Iran nuclear talks spill over into second day
24 May 2012, 10:40
Baghdad - Tough talks aimed at helping resolve the crisis over Iran's nuclear programme entered an unscheduled second day on Thursday with world powers and Tehran seemingly wildly at odds.
"They are positive but this is not our position. We need to find a common base in order to continue the negotiations," an official with the Iranian delegation at the talks in Baghdad said early on Thursday.
He added that the meeting on Thursday morning could wrap up as early as 10:00, with the Chinese and Russian delegations keen to leave around that time.
On Wednesday the P5+1 powers - Britain, China, France, Russia and the United States plus Germany - put a new package of proposals on the table that appeared to horrify the Iranians.
The official with the Iranian delegation, who wished to remain anonymous, called for the P5+1 to "revise" the offer, even saying that common ground was "not yet sufficient for another round" of talks after Baghdad.
Reflecting official thinking, Iranian state media, including the Islamic Republic News Agency, all called the proposals "outdated, not comprehensive and
"There have been some areas of common ground and there has been a fair amount of disagreement," said a senior US official involved in the talks. "But we all knew that we were going to have a lot of gaps and areas of disagreement."
"We have engaged in a lot of back and forth. Some of that has been difficult but any negotiation that is worth its salt is difficult because you are getting down the issues that matter. We are the beginning of this process. We are not in the middle of it and we are certainly not at the end of it."
The new approach, presented on behalf of the P5+1 by EU foreign policy chief Catherine Ashton, was thought to include the demand that Iran suspend uranium enrichment to 20%.
In return world powers were prepared to offer various sweeteners but not Iran's key demand of relaxing some of the UN Security Council and unilateral sanctions piled on the Islamic republic in recent years.
Instead they reportedly proposed a pledge not to impose any new sanctions, as well easing Iranian access to aircraft parts and a possible suspension of an EU insurance ban on ships carrying Iranian oil.
It also reportedly included a revival of previous attempts to get Iran to ship abroad its stockpiles of enriched uranium in return for fuel for a reactor producing medical isotopes.
But Iran announced on Tuesday that it was loading domestically produced, 20% enriched uranium fuel into the reactor, and the Iranian official in Baghdad was dismissive of reviving the idea of a swap.
"A possible swap of uranium enriched by Iran for fuel isn't very interesting for us because we are already producing our own fuel," the Iranian official said.
Iran made a five-step counter-proposal that an official said was "based on the principles of step-by-step and reciprocity", which the ISNA news agency called "comprehensive... transparent and practical".
Iran and the major powers returned to talks in Istanbul in mid-April after a 15-month hiatus, finding enough common ground to agree to meet again in Baghdad, hailing what they said was a fresh attitude.
But the Baghdad talks were always going to be tough, as to make progress the two sides would have to tackle some of the thorny issues that have divided them - and the P5+1 themselves - for years.

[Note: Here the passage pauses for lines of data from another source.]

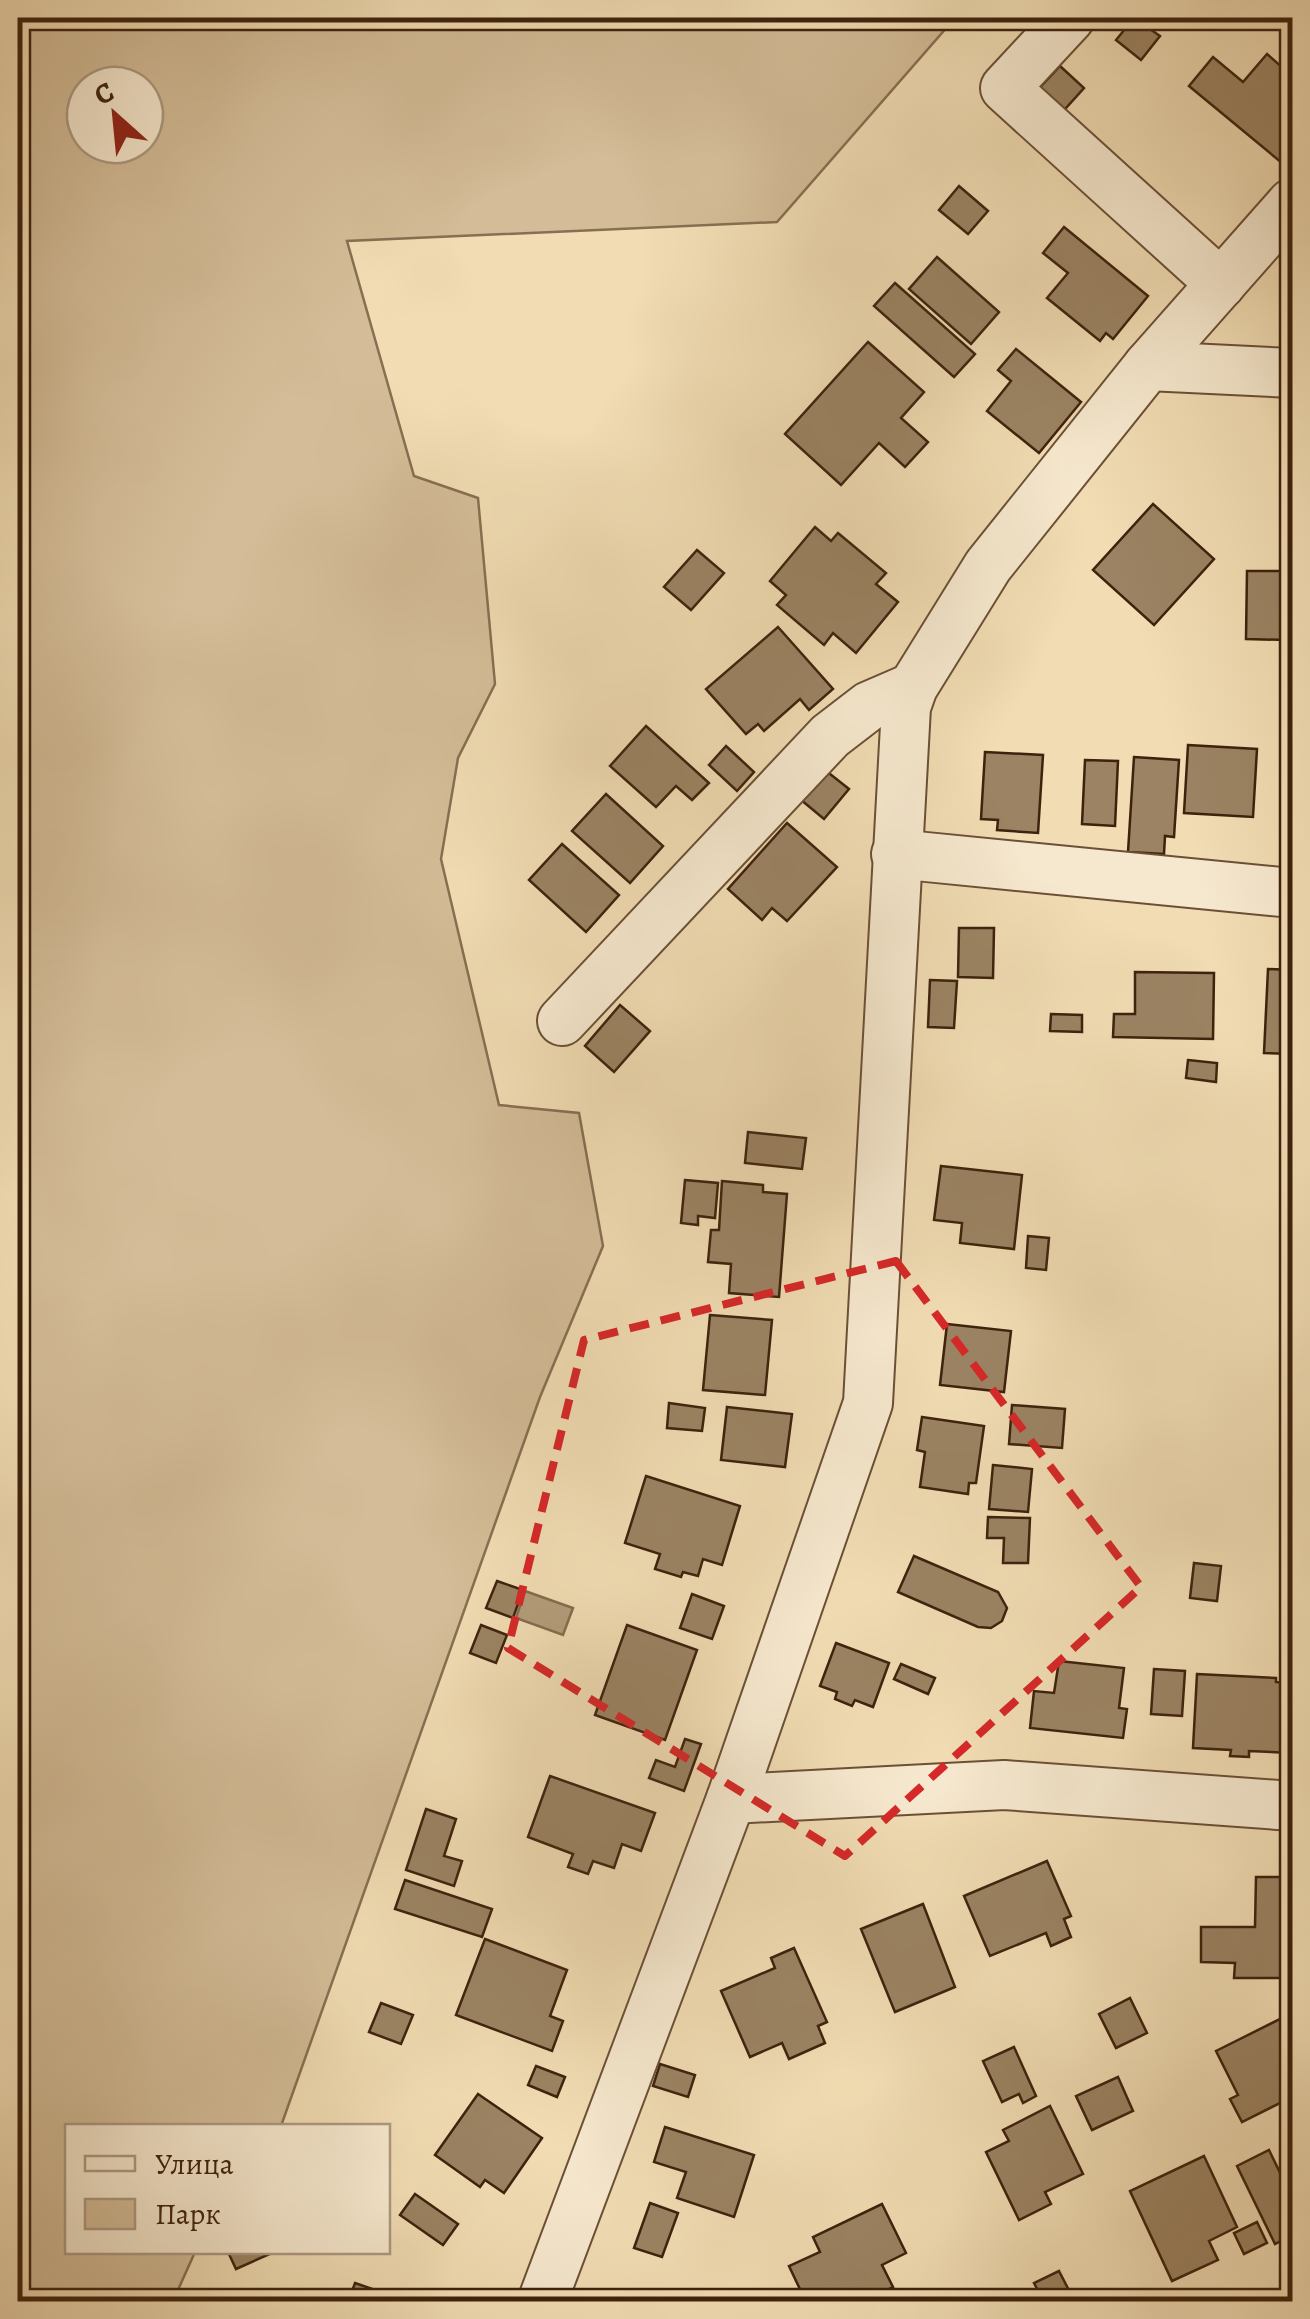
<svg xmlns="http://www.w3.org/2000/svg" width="1310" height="2319" viewBox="0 0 1310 2319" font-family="Alegreya,serif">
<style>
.green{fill:#d3bc97;stroke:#886f52;stroke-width:2.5;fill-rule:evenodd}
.water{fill:#b49d7b;stroke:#856c4f;stroke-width:2.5}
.building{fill:#9b8363;stroke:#3e220d;stroke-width:2.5}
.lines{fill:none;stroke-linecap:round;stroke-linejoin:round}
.minor-casing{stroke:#6b5036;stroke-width:52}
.minor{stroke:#f6e8ce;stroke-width:48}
.marked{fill:none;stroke:#d62828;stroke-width:8;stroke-dasharray:20 12;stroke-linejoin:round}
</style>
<rect width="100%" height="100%" fill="#f1dcb3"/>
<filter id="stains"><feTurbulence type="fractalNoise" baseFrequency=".002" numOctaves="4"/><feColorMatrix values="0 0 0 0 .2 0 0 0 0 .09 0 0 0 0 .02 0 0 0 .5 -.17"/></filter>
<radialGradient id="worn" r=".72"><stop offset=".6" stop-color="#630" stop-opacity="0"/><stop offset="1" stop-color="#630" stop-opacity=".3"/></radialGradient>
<path class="green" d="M18 18H955L777 222 347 241 414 476 478 498 495 684 458 758 441 859 499 1105 579 1113 603 1246 540 1397 281 2126H68V2252H195L173 2301H18ZM85 85H145V145H85Z"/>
<polygon class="water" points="525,1591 573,1608 563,1635 516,1618"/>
<g class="building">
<polygon points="1134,18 1160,36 1141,60 1116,40"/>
<polygon points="1267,54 1292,76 1292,151 1282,163 1189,86 1213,57 1243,82"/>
<polygon points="1060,66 1084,88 1057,118 1033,95"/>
<polygon points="959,186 988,211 968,234 939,210"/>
<polygon points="1064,227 1148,296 1113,339 1106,333 1100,341 1047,298 1068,273 1043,253"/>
<polygon points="937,257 999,312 971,344 909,289"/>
<polygon points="895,283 975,354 954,377 874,306"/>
<polygon points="868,342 924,392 901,418 928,442 905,467 879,443 841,485 785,434"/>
<polygon points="1016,349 1081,402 1039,453 987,411 1011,381 998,370"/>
<polygon points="1153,504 1214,559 1154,625 1093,570"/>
<polygon points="815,527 831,541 838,533 886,573 876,584 898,602 856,653 833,633 824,645 777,605 786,595 770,581"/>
<polygon points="697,550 724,573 691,610 664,587"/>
<polygon points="1247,571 1286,571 1285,640 1246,639"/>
<polygon points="778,627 833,689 809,710 800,699 764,731 758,724 746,734 706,689"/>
<polygon points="646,726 709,783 692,800 676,786 656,807 610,766"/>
<polygon points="1188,745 1257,749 1253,817 1184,813"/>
<polygon points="726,746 754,772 737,791 709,765"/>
<polygon points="985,752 1043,755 1038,833 997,830 998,820 981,819"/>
<polygon points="1134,757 1179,760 1174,837 1165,836 1164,854 1128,852"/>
<polygon points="1085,760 1118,761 1115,826 1082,824"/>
<polygon points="825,770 849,789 824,819 800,799"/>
<polygon points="606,794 663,846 630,883 572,831"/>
<polygon points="787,823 837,867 787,921 772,908 762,920 728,889"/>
<polygon points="562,844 619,895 586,932 529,880"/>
<polygon points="959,928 994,928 993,978 958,977"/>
<polygon points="1268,969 1292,970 1292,1054 1264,1053"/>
<polygon points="1135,972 1214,973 1213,1039 1113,1037 1114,1014 1135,1014"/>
<polygon points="930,980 957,981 954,1028 928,1027"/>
<polygon points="620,1005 650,1031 614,1072 585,1046"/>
<polygon points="1051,1014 1082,1015 1082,1032 1050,1031"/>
<polygon points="1188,1060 1217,1063 1216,1082 1186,1078"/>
<polygon points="748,1132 806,1138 802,1169 745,1163"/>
<polygon points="941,1166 1022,1175 1014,1249 960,1243 962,1223 934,1220"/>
<polygon points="685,1180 718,1183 715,1218 698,1216 698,1225 681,1223"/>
<polygon points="722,1181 763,1185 763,1192 787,1194 779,1297 729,1293 731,1264 708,1262 711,1230 719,1230"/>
<polygon points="1028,1236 1049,1238 1046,1270 1026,1268"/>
<polygon points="710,1315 772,1320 765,1395 703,1390"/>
<polygon points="947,1324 1011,1331 1004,1392 940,1385"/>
<polygon points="669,1403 705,1408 702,1431 667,1428"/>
<polygon points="1012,1405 1065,1409 1062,1448 1009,1444"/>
<polygon points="727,1407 792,1414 785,1467 721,1460"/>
<polygon points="922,1417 984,1426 976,1483 969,1483 968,1494 920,1487 925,1452 917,1450"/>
<polygon points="993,1465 1032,1469 1028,1512 989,1509"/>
<polygon points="646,1476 740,1506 722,1565 703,1559 698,1576 683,1572 681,1577 655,1569 660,1554 625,1543"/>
<polygon points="988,1517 1030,1518 1028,1563 1003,1563 1004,1538 987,1538"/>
<polygon points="914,1556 998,1592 1007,1608 1002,1621 991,1628 978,1627 898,1592"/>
<polygon points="1194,1563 1221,1566 1217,1601 1190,1598"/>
<polygon points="497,1581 523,1590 513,1618 486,1608"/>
<polygon points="692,1594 724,1606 712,1639 680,1628"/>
<polygon points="481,1625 507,1635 496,1663 470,1653"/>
<polygon points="627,1625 697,1650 665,1740 595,1715"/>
<polygon points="836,1643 889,1663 873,1707 855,1700 852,1706 835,1699 837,1692 820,1686"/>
<polygon points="1059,1661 1124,1668 1119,1708 1127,1709 1123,1738 1030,1728 1034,1691 1054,1693"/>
<polygon points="901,1664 935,1678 928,1694 894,1679"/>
<polygon points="1154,1669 1185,1671 1182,1716 1151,1714"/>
<polygon points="1197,1674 1276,1678 1276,1682 1292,1684 1291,1753 1249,1751 1249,1757 1230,1756 1231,1750 1193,1748"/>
<polygon points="685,1739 701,1744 684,1791 649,1778 656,1760 675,1767"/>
<polygon points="550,1776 655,1813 641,1851 622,1844 614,1868 593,1861 588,1874 568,1867 573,1854 528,1837"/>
<polygon points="426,1809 456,1819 444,1856 462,1861 454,1886 406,1870"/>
<polygon points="1047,1861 1071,1916 1064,1919 1071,1937 1051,1946 1046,1933 990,1956 964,1896"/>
<polygon points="1256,1877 1292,1877 1292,1978 1234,1978 1235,1963 1201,1962 1201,1927 1255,1927"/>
<polygon points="405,1880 492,1909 482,1937 395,1909"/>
<polygon points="923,1904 955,1987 895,2012 861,1929"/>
<polygon points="485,1939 567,1970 550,2016 563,2021 552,2051 456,2015"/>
<polygon points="794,1948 827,2022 818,2026 825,2043 789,2059 782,2043 750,2057 721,1991 775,1968 771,1958"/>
<polygon points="1130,1998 1147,2033 1116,2048 1099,2014"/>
<polygon points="381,2003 413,2015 401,2044 369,2032"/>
<polygon points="1292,2013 1292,2097 1242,2122 1230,2099 1238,2095 1216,2051"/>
<polygon points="1014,2047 1036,2096 1023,2103 1019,2094 1002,2102 983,2061"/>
<polygon points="660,2064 695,2075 688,2097 653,2086"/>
<polygon points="536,2066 565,2077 557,2097 528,2085"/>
<polygon points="1118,2077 1133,2111 1092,2130 1076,2096"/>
<polygon points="478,2094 542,2138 504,2193 485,2180 480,2187 435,2155"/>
<polygon points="1050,2106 1083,2174 1045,2192 1051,2204 1019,2220 986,2152 1009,2141 1003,2130"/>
<polygon points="665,2127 754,2155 734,2217 677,2198 686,2172 654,2162"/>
<polygon points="1269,2150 1286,2185 1292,2182 1292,2235 1275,2244 1237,2166"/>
<polygon points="1204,2156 1237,2227 1209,2241 1218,2260 1172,2281 1130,2191"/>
<polygon points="415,2194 458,2224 443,2245 400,2215"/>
<polygon points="650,2203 678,2213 662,2257 634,2248"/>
<polygon points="882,2204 906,2253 882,2265 893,2287 869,2299 867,2293 859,2297 861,2302 806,2302 789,2266 820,2252 813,2237"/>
<polygon points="1257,2222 1267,2243 1244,2254 1234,2233"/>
<polygon points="228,2252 274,2252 236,2269"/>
<polygon points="1059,2271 1075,2302 1044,2302 1034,2283"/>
<polygon points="355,2283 410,2302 348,2302"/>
</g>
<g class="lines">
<g class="minor-casing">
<g id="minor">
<polyline points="1070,18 1005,88 1221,284"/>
<polyline points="1148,366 1292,373"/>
<polyline points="896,854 1292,893"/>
<polyline points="562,1021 830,736 869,706 913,687"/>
<polyline points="731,1799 1004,1785 1292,1806"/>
<polyline points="542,2302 731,1799 868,1403 906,707 913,687 988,566 1148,366 1292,203"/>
</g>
</g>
<use href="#minor" class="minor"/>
</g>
<path class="marked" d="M896 1261 1141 1587 845 1856 508 1648 584 1340Z"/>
<rect width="1310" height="2319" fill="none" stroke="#f1dcb3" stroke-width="60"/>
<rect x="20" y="20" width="1270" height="2279" fill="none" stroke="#3e220d" stroke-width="5"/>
<rect x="30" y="30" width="1250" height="2259" fill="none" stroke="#3e220d" stroke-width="2.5"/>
<rect x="65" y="2124" width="325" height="130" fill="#f6e8ce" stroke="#ac9981" stroke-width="2.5"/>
<rect x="85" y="2156" width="50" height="15" fill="#f6e8ce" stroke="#ac9981" stroke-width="2.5"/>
<text x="155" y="2174" font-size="30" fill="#3e220d">Улица</text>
<rect x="85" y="2199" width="50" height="30" fill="#d3bc97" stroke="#ac9981" stroke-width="2.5"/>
<text x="155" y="2224" font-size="30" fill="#3e220d">Парк</text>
<g transform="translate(115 115) rotate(333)"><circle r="48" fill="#f6e8ce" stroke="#ac9981" stroke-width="2.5"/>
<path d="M0-8L18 38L0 25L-18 38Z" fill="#8f2418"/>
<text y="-15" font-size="28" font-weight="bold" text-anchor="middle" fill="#3e220d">С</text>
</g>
<rect width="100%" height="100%" filter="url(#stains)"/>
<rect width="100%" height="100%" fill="url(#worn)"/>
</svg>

Diplomats and analysts said that a satisfactory outcome would be an agreement to hold more regular talks at working level to thrash out a series of confidence-building measures in what would be a lengthy process.
One key way for Iran to win the confidence of the P5+1 would be to implement the additional protocol of the nuclear Non-Proliferation Treaty, which allows for more intrusive inspections by the International Atomic Energy Agency (IAEA).
The IAEA also wants Iran to address allegations made in its November report that until 2003, and possibly since, Tehran had a "structured programme" of "activities relevant to the development of a nuclear explosive device".
IAEA chief Yukiya Amano said on Tuesday after talks in Tehran that a deal on ways to go over these accusations with the Iranians would be signed "quite soon". Western reaction though was cool.